Au Gulliver Pizza

aile68

Au Gulliver Pizza on y vient entre amis le dimanche après la messe. On y commande de la gaieté et du bonheur qu'on arrose abondamment de vins précieux, d'un rouge grenat à l'aspect velouté. On est tout de suite à l'aise, on est heureux et ça se voit. On y sert des pizzas que le pizzaïolo fait tourner et virevolter allègrement au bout de ses doigts agiles derrière son comptoir en briques dorées. La chaleur qui règne au Gulliver Pizza ressemble aux baisers et accolades maternels le matin avant  l'école. ça  me rappelle le chaud parfum réconfortant de Maman qui me donnait envie de pleurer au moment de la séparation. 

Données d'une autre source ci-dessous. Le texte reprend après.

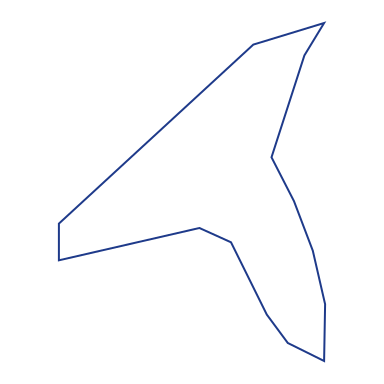 SVG path tracing the border of The Snares
{"feature_id": "NZL-5480", "entity_name": "The Snares", "entity_type": "state/province", "adm_level": 1, "iso_a3": "NZL", "parent_name": "New Zealand", "parent_adm1": "", "projection": "natural_earth1", "projection_center": [166.619, -48.028], "detail": "fine", "context": "isolated", "style": "outline", "palette": "blue", "viewbox_px": 384, "rotation_deg": 0, "n_neighbors": 0, "source": "natural_earth", "source_scale": "10m", "svg_char_len": 301}
<svg xmlns="http://www.w3.org/2000/svg" viewBox="0 0 384 384"><path d="M324.1,23.0L304.4,55.4L271.5,157.3L294.0,201.2L312.8,250.7L325.1,304.2L324.1,361.0L287.8,343.0L266.8,314.6L231.0,242.3L199.4,228.0L58.9,260.3L58.9,223.6L253.3,44.6L324.1,23.0Z" fill="none" stroke="#1e3a8a" stroke-width="2"/></svg>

Au Gulliver Pizza les mauvais élèves sèchent les cours et refont le monde devant des sodas pétillants comme la prunelle de leurs yeux quand ils parlent de leur copine. Quand ils se retrouvent au lycée c'est comme s'ils buvaient la tasse, ils se débattent et s'agitent tout en refusant la perche qu'on leur tend. Les caïds s'en sortent seuls mais ce ne sont que des gamins dans leur tête. C'est leur vie, leur challenge. La serveuse du Gulliver Pizza les connaît bien. Sa voix chaleureuse est une invitation cordiale à la convivialité, ce dont les jeunes ont besoin derrière leur gueule de loup affamé.

Au Gulliver Pizza j'ai sympathisé avec la serveuse. Elle lit mes poèmes pendant ses pauses et moi je me fais les ongles d'un air résolument désinvolte. Le monde est fou, les gens malades, que demande le peuple? De la joie et des pizzas. A treize ans on croit que la liberté se gagne à coups de baby-foot et de strikes.  L'argent de poche des parents flambe dans les mains moites des jeunes ados ivres d'illusions et d'insouciance. Ils sont bien en groupe, les copains c'est sacré et moi j'aime cette jeunesse qui récite ses leçons en faisant du charme à la première de la classe.